■ **Consignes**
[1] D'après l'article sur la plainte de Laurent Nuñez, à quel parquet la « lettre plainte » du ministre a-t-elle été transmise ?
[2] Poursuivez l'article sur la plainte de Laurent Nuñez en reprenant juste après sa dernière phrase.

■ **Extrait fourni**
**********

Pourquoi Laurent Nuñez a-t-il porté plainte contre l'humoriste Pierre-Emmanuel Barré ?
Laurent Nuñez ne laisse pas passer cette blague. Le ministre de l'Intérieur a porté plainte, lundi 10 novembre, contre l'humoriste Pierre-Emmanuel Barré, chroniqueur sur Radio Nova. "Préserver la liberté de ceux qui font rire, c'est protéger la santé de notre démocratie. Radio Nova y est plus que tout attaché et n'acceptera aucune menace de quelque nature que ce soit sur ses humoristes et collaborateurs", a notamment réagi la radio dans un communiqué, selon Le Parisien.
Des propos tenus par Pierre-Emmanuel Barré ont provoqué le dépôt de cette plainte par Laurent Nuñez. Dans l'émission La Dernière, diffusée dimanche 9 novembre sur Radio Nova puis sur internet le lendemain, l'humoriste a fait une comparaison entre les forces de l'ordre et Daech. Le ministre de l'Intérieur a dénoncé des "propos inqualifiables" dans une "lettre plainte" transmise lundi dernier au parquet de Paris.

**********

■ **Données enregistrées**
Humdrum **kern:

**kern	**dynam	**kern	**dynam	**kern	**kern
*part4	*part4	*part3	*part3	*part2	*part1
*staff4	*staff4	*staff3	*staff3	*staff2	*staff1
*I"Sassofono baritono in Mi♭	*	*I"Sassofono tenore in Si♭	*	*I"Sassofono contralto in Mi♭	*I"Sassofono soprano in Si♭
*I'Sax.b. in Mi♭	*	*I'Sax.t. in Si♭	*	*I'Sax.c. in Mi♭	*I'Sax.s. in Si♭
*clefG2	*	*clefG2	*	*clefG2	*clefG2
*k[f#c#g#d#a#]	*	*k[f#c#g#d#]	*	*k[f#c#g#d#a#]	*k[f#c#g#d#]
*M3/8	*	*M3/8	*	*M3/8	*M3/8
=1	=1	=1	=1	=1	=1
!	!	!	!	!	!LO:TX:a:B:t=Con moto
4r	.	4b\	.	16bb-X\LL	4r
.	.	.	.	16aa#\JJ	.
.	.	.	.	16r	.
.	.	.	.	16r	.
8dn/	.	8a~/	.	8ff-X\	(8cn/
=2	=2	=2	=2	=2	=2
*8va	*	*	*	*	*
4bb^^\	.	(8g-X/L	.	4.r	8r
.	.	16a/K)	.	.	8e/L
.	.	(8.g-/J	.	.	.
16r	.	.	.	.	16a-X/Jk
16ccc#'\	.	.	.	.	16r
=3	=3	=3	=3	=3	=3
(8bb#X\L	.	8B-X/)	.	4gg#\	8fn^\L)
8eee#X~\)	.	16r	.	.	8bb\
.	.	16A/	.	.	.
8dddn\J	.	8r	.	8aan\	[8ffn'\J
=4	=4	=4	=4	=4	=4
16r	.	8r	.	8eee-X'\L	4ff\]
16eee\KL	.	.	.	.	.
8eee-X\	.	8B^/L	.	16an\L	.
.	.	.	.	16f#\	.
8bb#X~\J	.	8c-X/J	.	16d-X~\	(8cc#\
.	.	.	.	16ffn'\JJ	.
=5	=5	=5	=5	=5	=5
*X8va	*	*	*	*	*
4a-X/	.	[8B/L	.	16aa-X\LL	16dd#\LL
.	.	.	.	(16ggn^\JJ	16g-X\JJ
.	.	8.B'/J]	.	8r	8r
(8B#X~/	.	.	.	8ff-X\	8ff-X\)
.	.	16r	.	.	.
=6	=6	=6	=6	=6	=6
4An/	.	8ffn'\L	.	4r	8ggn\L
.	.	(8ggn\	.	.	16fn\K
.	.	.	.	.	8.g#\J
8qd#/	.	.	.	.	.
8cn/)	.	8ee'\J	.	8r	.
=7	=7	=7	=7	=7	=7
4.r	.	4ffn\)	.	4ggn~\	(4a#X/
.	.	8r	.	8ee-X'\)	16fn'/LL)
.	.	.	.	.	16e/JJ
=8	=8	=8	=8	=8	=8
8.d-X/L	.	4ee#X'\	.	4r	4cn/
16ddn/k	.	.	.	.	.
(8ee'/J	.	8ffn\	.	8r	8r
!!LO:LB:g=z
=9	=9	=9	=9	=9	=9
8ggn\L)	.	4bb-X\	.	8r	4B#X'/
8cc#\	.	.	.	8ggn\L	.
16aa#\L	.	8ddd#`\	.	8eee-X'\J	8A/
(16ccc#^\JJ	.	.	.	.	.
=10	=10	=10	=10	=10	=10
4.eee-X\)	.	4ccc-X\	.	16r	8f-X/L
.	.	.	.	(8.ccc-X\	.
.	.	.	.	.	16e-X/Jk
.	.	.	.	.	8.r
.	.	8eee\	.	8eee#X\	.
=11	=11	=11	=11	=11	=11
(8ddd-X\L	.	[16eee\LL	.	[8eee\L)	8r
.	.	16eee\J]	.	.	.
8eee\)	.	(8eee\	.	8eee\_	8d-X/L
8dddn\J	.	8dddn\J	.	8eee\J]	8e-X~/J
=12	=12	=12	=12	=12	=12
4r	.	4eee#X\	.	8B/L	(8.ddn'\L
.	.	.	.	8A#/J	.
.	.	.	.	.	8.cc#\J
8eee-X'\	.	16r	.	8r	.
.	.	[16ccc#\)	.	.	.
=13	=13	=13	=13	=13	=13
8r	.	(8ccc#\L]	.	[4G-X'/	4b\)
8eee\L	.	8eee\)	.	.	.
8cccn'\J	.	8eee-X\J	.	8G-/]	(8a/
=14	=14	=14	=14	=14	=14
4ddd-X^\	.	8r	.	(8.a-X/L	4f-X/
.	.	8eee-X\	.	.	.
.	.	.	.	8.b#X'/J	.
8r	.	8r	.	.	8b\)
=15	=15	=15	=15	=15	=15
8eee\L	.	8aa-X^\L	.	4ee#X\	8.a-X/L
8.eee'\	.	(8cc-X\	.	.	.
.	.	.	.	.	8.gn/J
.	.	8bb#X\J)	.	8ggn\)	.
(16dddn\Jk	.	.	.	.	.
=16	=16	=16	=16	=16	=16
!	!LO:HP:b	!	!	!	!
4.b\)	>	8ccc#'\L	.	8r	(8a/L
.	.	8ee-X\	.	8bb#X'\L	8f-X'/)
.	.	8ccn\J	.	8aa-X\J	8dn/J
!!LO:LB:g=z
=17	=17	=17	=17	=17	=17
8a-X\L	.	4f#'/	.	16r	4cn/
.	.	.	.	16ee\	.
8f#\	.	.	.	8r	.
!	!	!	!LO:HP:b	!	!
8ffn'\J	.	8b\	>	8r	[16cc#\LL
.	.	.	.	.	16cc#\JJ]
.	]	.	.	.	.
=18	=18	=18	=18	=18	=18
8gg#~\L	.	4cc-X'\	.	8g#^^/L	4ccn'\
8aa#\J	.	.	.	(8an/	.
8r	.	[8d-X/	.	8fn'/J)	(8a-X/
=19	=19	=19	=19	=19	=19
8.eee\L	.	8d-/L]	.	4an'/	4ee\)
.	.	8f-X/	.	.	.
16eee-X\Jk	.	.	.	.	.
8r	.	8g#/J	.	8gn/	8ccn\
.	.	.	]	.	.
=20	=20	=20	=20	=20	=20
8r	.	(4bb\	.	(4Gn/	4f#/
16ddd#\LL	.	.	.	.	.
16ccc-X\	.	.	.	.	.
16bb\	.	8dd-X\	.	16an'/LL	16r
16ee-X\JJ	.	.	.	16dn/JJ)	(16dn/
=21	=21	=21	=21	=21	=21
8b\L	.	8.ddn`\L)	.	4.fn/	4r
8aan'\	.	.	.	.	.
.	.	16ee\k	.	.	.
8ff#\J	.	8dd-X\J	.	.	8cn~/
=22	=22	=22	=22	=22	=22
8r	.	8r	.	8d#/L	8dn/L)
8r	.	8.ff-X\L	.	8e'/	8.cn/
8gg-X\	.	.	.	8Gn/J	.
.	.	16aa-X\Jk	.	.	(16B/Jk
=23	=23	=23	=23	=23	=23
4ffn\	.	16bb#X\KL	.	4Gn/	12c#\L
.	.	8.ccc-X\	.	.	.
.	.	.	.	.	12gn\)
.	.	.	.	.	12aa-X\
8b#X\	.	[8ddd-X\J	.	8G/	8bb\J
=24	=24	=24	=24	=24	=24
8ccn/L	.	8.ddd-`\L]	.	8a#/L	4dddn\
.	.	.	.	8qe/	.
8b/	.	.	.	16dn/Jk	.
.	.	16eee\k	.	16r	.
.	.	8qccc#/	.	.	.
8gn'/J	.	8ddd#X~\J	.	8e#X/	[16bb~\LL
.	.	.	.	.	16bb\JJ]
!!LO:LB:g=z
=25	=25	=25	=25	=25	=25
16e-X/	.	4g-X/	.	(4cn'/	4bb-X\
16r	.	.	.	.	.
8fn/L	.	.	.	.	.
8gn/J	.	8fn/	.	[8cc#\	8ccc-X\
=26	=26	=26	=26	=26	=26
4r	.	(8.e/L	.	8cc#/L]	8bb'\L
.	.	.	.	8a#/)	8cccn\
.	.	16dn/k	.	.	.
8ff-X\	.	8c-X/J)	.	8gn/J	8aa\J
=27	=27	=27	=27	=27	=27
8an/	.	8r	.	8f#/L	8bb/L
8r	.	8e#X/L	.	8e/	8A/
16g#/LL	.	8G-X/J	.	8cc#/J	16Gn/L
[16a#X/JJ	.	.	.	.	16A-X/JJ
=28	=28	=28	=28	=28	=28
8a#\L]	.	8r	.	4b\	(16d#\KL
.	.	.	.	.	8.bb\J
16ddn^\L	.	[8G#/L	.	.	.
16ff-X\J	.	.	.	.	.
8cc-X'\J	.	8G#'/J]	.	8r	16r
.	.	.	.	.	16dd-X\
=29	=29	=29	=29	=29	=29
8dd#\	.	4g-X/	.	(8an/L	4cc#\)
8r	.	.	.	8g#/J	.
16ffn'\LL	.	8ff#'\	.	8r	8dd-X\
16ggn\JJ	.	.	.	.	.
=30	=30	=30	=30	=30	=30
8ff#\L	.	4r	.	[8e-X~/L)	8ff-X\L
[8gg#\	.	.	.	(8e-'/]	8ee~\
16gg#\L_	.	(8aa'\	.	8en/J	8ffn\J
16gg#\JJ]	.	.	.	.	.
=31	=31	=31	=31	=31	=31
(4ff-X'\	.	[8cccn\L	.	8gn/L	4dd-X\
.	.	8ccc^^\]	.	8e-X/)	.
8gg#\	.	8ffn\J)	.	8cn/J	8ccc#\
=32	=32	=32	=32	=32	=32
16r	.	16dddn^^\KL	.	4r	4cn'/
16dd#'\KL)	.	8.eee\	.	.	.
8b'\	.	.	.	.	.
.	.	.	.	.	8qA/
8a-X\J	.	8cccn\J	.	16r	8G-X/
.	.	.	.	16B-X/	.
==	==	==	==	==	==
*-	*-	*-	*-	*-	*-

**********

■ **Réponses par numéro**
[1] Au parquet de Paris.

[2]
Laurent Nuñez aussi moqué par Pierre-Emmanuel Barré
Lors de son passage dans l'émission, l'humoriste est revenu sur la mise en examen de deux policiers pour viol et agressions sexuelles dans l'enceinte du tribunal de Bobigny. La police et la gendarmerie sont des "institutions structurellement brutales, racistes et déresponsabilisantes", a notamment affirmé Pierre-Emmanuel Barré en toute fin de chronique. "Des viols, des mutilations, des meurtres et des mecs qui se filment en train de faire tout cela en se marrant, en fait la police et la gendarmerie, c'est Daech avec la sécurité de l'emploi", a également déclaré l'humoriste.
Not all policemen !
— Radio Nova (@laRadioNova) November 10, 2025
(But beaucoup quand même.)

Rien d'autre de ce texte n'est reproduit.